Overview
Consistent and standardized naming conventions can help speed up both development and understanding. It’s critical to establish a pattern and while exceptions do occur, make sure it’s communicated and followed to the extent possible.
General Rules
In addition to more specific naming standards, there are some general rules worth considering. Some of these are subjective, so certainly not something that is set in stone or even agreed to across most organizations. However, while I’m biased, I do think these are probably the more popular/common approaches listed below.
- Use singular table names (e.g., dimproduct not dimproducts, factorder not factorders). The idea is that we’re describing what a singular instance/row contains.
- Use lowercase only for object names. Personally, I think it’s both easier to read and type—reason enough to go with this standard vs. all uppercase (besides the one exception below).
- Use uppercase for keywords only. While remembering to hold shift is annoying, this does improve readability. Knowing that SQL keywords are uppercase helps separate them from the actual business table/column names and makes queries a lot easier to read.
- Do not use abbreviations or vendor/technology specific names in table or column names.
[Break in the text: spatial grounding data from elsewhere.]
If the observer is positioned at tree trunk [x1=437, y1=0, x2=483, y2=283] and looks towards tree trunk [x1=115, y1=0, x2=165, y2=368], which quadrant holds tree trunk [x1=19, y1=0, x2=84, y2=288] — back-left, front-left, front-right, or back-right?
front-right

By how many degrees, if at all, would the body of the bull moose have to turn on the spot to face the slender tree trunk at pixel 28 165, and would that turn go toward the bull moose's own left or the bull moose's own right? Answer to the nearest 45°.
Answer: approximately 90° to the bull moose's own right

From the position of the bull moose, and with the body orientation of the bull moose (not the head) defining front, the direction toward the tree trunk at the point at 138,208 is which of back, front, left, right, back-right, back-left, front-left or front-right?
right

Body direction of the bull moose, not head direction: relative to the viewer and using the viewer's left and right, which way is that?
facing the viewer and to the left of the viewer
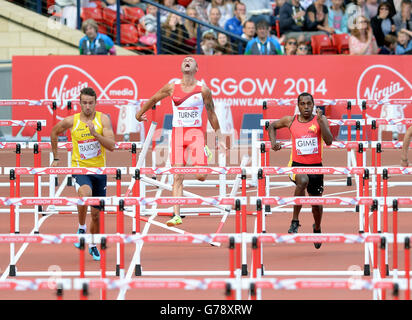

Not everyone will understand the meaning of your abbreviations. It’s better to just take the extra few seconds and type out the full word. Some exceptions where an acronym is common (e.g., lbs for pounds on a weight column) are okay. Regarding vendor specific names, putting the name of a vendor (e.g., dimoracleaccount if you use an Oracle ERP) leaves you open to a renaming risk if you change vendors. There might be some exceptions for certain cross reference translation tables where it’s nearly impossible not to do this, but worth trying to avoid where it makes sense.
Class Words
Naming columns in a table can be tricky. One thing that helps standardize is class words. These are descriptors that occur at the end of the column names and help define what type of data exists in the column. For example, if we have a gross sales column that contains a dollar amount, it makes sense to call that column grosssalesamount. If we have a date column (e.g., date of a sales transaction), we could call that sales_date. What the entire list should be is subjective, but here are some starting points:
| Class Word | Snowflake Data Type | Examples | Notes |
|---|---|---|---|
| amount | DECIMAL(19,4) | salesamount, priceamount, total_amount | Used for monetary values and other decimal amounts |
| code | STRING | postalcode, statecode, product_code | Short identifiers or reference codes |
| count | INT or BIGINT | customercount, itemcount, order_count | Used for counting items or records |
| date | DATE | orderdate, birthdate, calendar_date | Date values without time component |
| datetime | DATETIME or TIMESTAMP_NTZ | createdatetime, lastupdateddatetime, transactiondatetime | Date and time values together |
| description | STRING | productdescription, customerdescription | Longer text describing an entity |
| flag | INT | etlinferredmember_flag | Reserved for ETL related columns only. Typically 0 or 1 |
| indicator | STRING | taxableindicator, activeindicator | Values should be positive/negative statements in business language (e.g., ‘Taxable’ and ‘Not Taxable’) |
| key | BIGINT | customerkey, orderkey, dimdatekey | Only for table keys for facts/dims or foreign keys for facts |
| name | STRING | customername, cityname, product_name | Human-readable names or labels |
| number | INT | ordernumber, vendornumber, account_number | Numeric identifiers (not counts or amounts) |
| quantity | DECIMAL(19,4) | orderquantity, itemquantity, stock_quantity | Numeric quantities or measurements |
| status | STRING | orderstatus, accountstatus, payment_status | Current state or condition of an entity |
| text | STRING | addresstext, notestext, comment_text | Free-form text fields |
| type | STRING | ordertype, customertype, payment_type | Classification or category of an entity |
| url | STRING | producturl, imageurl, website_url | URLs or web links |
| value | STRING | etlrowhash_value | Typically only used for ETL. Hash values or encoded data |
Audit Columns
This can be up to the specific team/process, but various “create” and “lastupdate” columns at the end of the table can be helpful. For example batchid, user_name, datetime for both create and last update (~6 total columns). This gives a row level trace back to when records were created or updated.
Summary
Naming standardization helps remove ambiguity and contributes to a more understandable data model for all stakeholders. By establishing consistent patterns for table names, column names, and class words, teams can reduce confusion, speed up development, and improve maintainability of data warehouse objects. While these conventions are guidelines rather than strict rules, communicating and following them consistently will pay dividends as your data warehouse grows in complexity.